(ABOUT THIS TASK):
All the entries need to be quoted exactly, apart from the pictures, which you should drop.

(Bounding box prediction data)
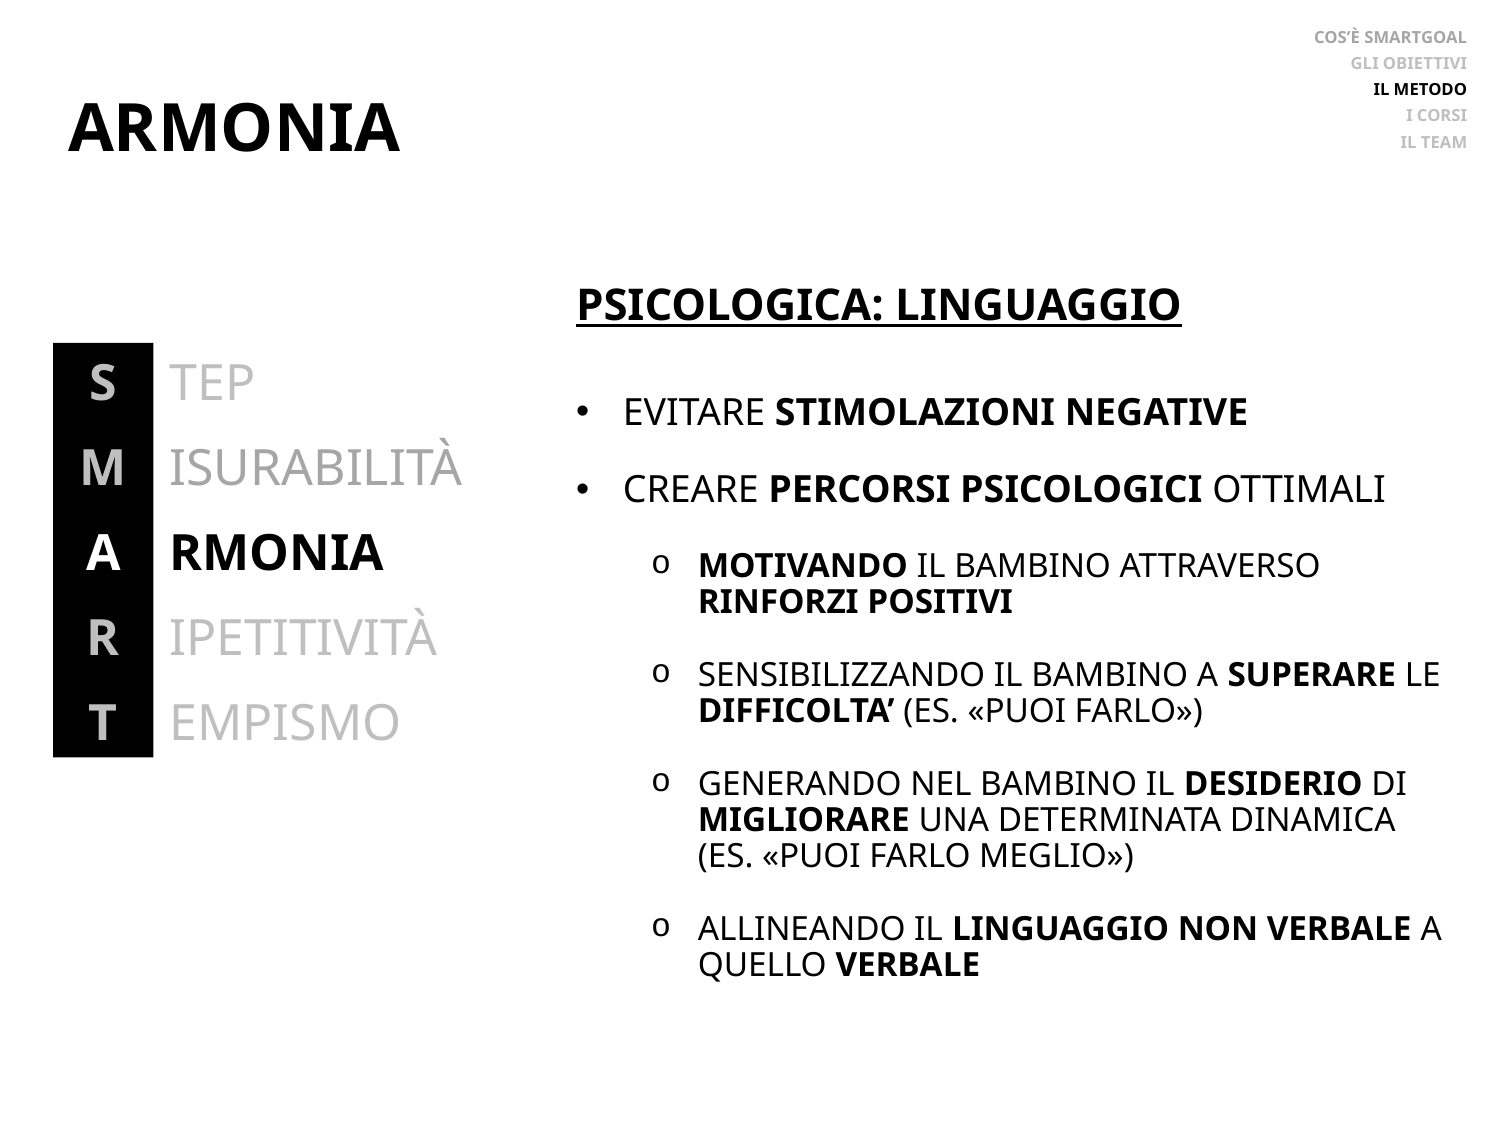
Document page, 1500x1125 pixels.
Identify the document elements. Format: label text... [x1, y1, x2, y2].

text_box COS’È SMARTGOAL GLI OBIETTIVI IL METODO I CORSI IL TEAM [1082, 19, 1483, 173]
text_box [52, 342, 609, 783]
text_box ARMONIA [53, 30, 1332, 219]
text_box PSICOLOGICA: LINGUAGGIO EVITARE STIMOLAZIONI NEGATIVE CREARE PERCORSI PSICOLOGICI OTTIMALI MOTIVANDO IL BAMBINO ATTRAVERSO RINFORZI POSITIVI SENSIBILIZZANDO IL BAMBINO A SUPERARE LE DIFFICOLTA’ (ES. «PUOI FARLO») GENERANDO NEL BAMBINO IL DESIDERIO DI MIGLIORARE UNA DETERMINATA DINAMICA (ES. «PUOI FARLO MEGLIO») ALLINEANDO IL LINGUAGGIO NON VERBALE A QUELLO VERBALE [560, 208, 1459, 1059]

(SOLUTION):
Document page, 1500x1125 pixels.
Identify the document elements. Format: label text... [x1, y1, x2, y2].

text_box COS’È SMARTGOAL GLI OBIETTIVI IL METODO I CORSI IL TEAM [1082, 19, 1483, 173]
text_box [52, 342, 609, 783]
text_box ARMONIA [53, 30, 1332, 219]
text_box PSICOLOGICA: LINGUAGGIO EVITARE STIMOLAZIONI NEGATIVE CREARE PERCORSI PSICOLOGICI OTTIMALI MOTIVANDO IL BAMBINO ATTRAVERSO RINFORZI POSITIVI SENSIBILIZZANDO IL BAMBINO A SUPERARE LE DIFFICOLTA’ (ES. «PUOI FARLO») GENERANDO NEL BAMBINO IL DESIDERIO DI MIGLIORARE UNA DETERMINATA DINAMICA (ES. «PUOI FARLO MEGLIO») ALLINEANDO IL LINGUAGGIO NON VERBALE A QUELLO VERBALE [560, 208, 1459, 1059]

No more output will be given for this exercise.